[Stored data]

——————

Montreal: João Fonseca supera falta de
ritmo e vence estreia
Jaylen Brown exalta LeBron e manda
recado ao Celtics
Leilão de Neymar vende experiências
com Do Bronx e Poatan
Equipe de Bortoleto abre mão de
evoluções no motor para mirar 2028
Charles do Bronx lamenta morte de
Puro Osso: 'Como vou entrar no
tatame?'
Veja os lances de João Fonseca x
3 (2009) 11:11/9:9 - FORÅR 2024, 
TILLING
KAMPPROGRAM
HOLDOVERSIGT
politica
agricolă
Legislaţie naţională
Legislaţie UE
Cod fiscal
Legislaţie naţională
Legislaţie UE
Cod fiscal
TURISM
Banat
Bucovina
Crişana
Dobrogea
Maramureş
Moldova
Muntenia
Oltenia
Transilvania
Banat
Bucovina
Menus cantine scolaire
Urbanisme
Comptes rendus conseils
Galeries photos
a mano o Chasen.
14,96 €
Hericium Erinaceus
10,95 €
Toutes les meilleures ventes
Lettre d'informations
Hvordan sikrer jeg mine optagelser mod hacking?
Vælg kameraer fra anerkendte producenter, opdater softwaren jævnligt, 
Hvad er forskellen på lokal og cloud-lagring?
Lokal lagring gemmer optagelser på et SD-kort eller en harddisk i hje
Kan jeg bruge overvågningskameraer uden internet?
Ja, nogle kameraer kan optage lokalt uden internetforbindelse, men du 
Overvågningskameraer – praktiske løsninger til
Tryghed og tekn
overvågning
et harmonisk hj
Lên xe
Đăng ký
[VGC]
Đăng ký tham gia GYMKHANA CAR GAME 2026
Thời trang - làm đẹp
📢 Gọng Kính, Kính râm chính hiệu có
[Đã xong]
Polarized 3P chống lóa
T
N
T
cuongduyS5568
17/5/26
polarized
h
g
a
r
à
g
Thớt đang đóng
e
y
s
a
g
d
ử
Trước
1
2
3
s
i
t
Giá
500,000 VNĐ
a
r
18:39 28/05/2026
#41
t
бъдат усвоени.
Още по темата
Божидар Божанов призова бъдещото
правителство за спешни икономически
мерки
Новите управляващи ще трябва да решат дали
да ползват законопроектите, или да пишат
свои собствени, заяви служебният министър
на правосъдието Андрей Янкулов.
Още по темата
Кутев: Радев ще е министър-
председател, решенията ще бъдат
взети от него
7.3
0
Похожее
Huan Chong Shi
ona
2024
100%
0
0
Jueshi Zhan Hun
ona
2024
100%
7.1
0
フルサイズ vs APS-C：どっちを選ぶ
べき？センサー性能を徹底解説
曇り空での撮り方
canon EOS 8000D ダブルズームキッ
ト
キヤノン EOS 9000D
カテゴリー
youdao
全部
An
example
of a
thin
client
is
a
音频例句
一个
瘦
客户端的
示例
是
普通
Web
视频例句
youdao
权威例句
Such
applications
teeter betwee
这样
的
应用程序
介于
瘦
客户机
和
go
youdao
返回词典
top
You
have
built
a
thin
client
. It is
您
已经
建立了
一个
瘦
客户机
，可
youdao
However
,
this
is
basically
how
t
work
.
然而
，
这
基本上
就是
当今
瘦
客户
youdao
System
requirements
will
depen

——————

TRY IT:
Pull every line containing "uden" out of the entries.

WRITTEN ANSWER:
Kan jeg bruge overvågningskameraer uden internet?
Ja, nogle kameraer kan optage lokalt uden internetforbindelse, men du 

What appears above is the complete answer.